For most people, COVID-19 follows a predictable arc. Symptoms begin 3 to 4 days after exposure on average, though earlier variants had longer incubation periods (around 6.5 days for the original strain, 4.3 days for Delta). The illness typically peaks around days 3 to 5 after symptoms start and resolves within 7 to 10 days.

A small percentage of people experience a second wave of worsening around days 7 to 10, often marked by increasing shortness of breath. This pattern signals that the immune response itself is driving inflammation in the lungs, and it’s the point where mild cases can turn serious.

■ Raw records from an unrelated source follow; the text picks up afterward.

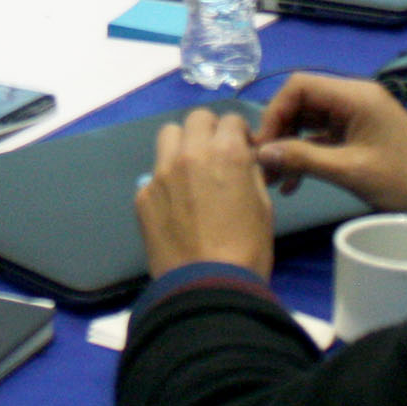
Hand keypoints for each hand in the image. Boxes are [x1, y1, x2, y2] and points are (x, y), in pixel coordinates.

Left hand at [135, 107, 281, 279]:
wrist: (208, 286)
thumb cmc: (247, 249)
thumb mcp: (263, 206)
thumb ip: (250, 172)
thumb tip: (244, 159)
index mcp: (226, 152)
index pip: (230, 120)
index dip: (238, 133)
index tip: (239, 148)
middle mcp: (190, 153)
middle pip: (196, 119)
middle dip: (209, 130)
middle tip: (215, 154)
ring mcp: (161, 172)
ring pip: (168, 136)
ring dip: (182, 145)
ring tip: (190, 172)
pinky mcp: (143, 194)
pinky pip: (154, 174)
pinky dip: (166, 182)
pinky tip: (175, 207)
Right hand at [250, 74, 406, 220]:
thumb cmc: (404, 182)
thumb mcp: (350, 171)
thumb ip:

Symptoms That Require Emergency Care

Most COVID-19 infections resolve on their own, but certain warning signs indicate a medical emergency. Call 911 or go to an emergency room if you or someone you’re caring for develops:

  • Trouble breathing that goes beyond mild congestion or occasional coughing
  • Persistent chest pain or pressure
  • New confusion or difficulty thinking clearly
  • Inability to wake up or stay awake
  • Pale, gray, or blue color in the lips, nail beds, or skin

That bluish or gray discoloration signals that blood oxygen has dropped dangerously low and the body isn’t getting enough air. It’s one of the most urgent signs of severe COVID-19.

Long COVID Symptoms

For some people, symptoms don’t resolve when the acute infection ends. Long COVID can involve more than 200 reported symptoms, but the most common are fatigue, brain fog (difficulty concentrating, memory problems, mental sluggishness), and post-exertional malaise, where physical or mental effort triggers a crash in energy and function that can last days.

Most people with lingering symptoms see significant improvement within 3 months. Others, however, may not improve for months or even years. Long COVID can follow even mild initial infections, and its severity doesn’t always correlate with how sick someone was during the acute phase.